Task to carry out: Each entry should be set down exactly as written, except for any picture it holds.

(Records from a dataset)
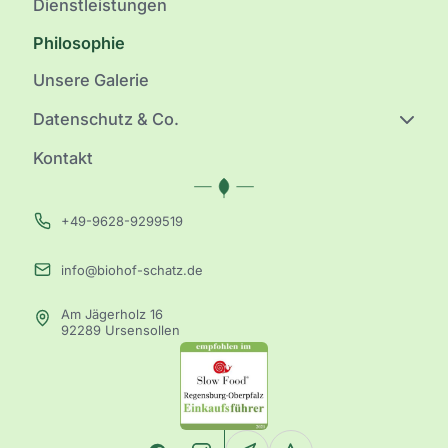
Dienstleistungen
Philosophie
Unsere Galerie
Datenschutz & Co.
Kontakt
+49-9628-9299519
info@biohof-schatz.de
Am Jägerholz 16
Adresse:
92289 Ursensollen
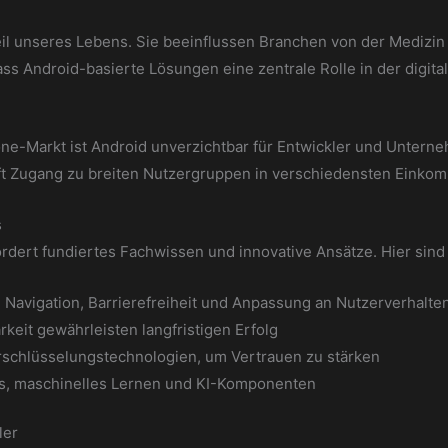
il unseres Lebens. Sie beeinflussen Branchen von der Medizin
ass Android-basierte Lösungen eine zentrale Rolle in der digita
ne-Markt ist Android unverzichtbar für Entwickler und Unterne
afft Zugang zu breiten Nutzergruppen in verschiedensten Einko
s
dert fundiertes Fachwissen und innovative Ansätze. Hier sind 
e Navigation, Barrierefreiheit und Anpassung an Nutzerverhalte
arkeit gewährleisten langfristigen Erfolg
rschlüsselungstechnologien, um Vertrauen zu stärken
, maschinelles Lernen und KI-Komponenten
ler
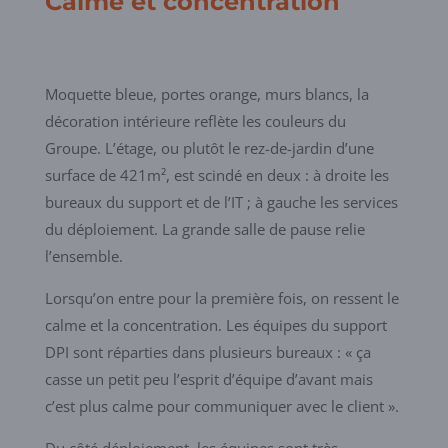
Calme et concentration
Moquette bleue, portes orange, murs blancs, la
décoration intérieure reflète les couleurs du
Groupe. L’étage, ou plutôt le rez-de-jardin d’une
surface de 421m², est scindé en deux : à droite les
bureaux du support et de l’IT ; à gauche les services
du déploiement. La grande salle de pause relie
l’ensemble.
Lorsqu’on entre pour la première fois, on ressent le
calme et la concentration. Les équipes du support
DPI sont réparties dans plusieurs bureaux : « ça
casse un petit peu l’esprit d’équipe d’avant mais
c’est plus calme pour communiquer avec le client ».
Du côté déploiement, les équipes sont très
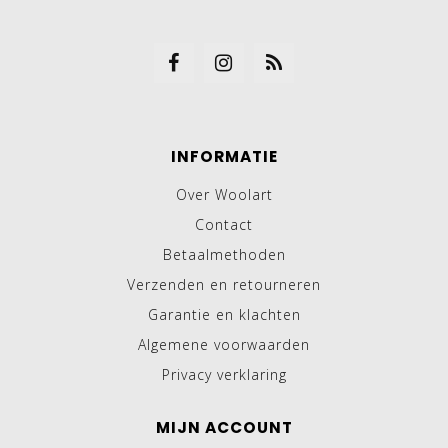
INFORMATIE
Over Woolart
Contact
Betaalmethoden
Verzenden en retourneren
Garantie en klachten
Algemene voorwaarden
Privacy verklaring
MIJN ACCOUNT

Result below:
Dienstleistungen
Philosophie
Unsere Galerie
Datenschutz & Co.
Kontakt
+49-9628-9299519
info@biohof-schatz.de
Am Jägerholz 16
Adresse:
92289 Ursensollen
il unseres Lebens. Sie beeinflussen Branchen von der Medizin
ass Android-basierte Lösungen eine zentrale Rolle in der digita
ne-Markt ist Android unverzichtbar für Entwickler und Unterne
afft Zugang zu breiten Nutzergruppen in verschiedensten Einko
s
dert fundiertes Fachwissen und innovative Ansätze. Hier sind 
e Navigation, Barrierefreiheit und Anpassung an Nutzerverhalte
arkeit gewährleisten langfristigen Erfolg
rschlüsselungstechnologien, um Vertrauen zu stärken
, maschinelles Lernen und KI-Komponenten
ler
Calme et concentration
Moquette bleue, portes orange, murs blancs, la
décoration intérieure reflète les couleurs du
Groupe. L’étage, ou plutôt le rez-de-jardin d’une
surface de 421m², est scindé en deux : à droite les
bureaux du support et de l’IT ; à gauche les services
du déploiement. La grande salle de pause relie
l’ensemble.
Lorsqu’on entre pour la première fois, on ressent le
calme et la concentration. Les équipes du support
DPI sont réparties dans plusieurs bureaux : « ça
casse un petit peu l’esprit d’équipe d’avant mais
c’est plus calme pour communiquer avec le client ».
Du côté déploiement, les équipes sont très
INFORMATIE
Over Woolart
Contact
Betaalmethoden
Verzenden en retourneren
Garantie en klachten
Algemene voorwaarden
Privacy verklaring
MIJN ACCOUNT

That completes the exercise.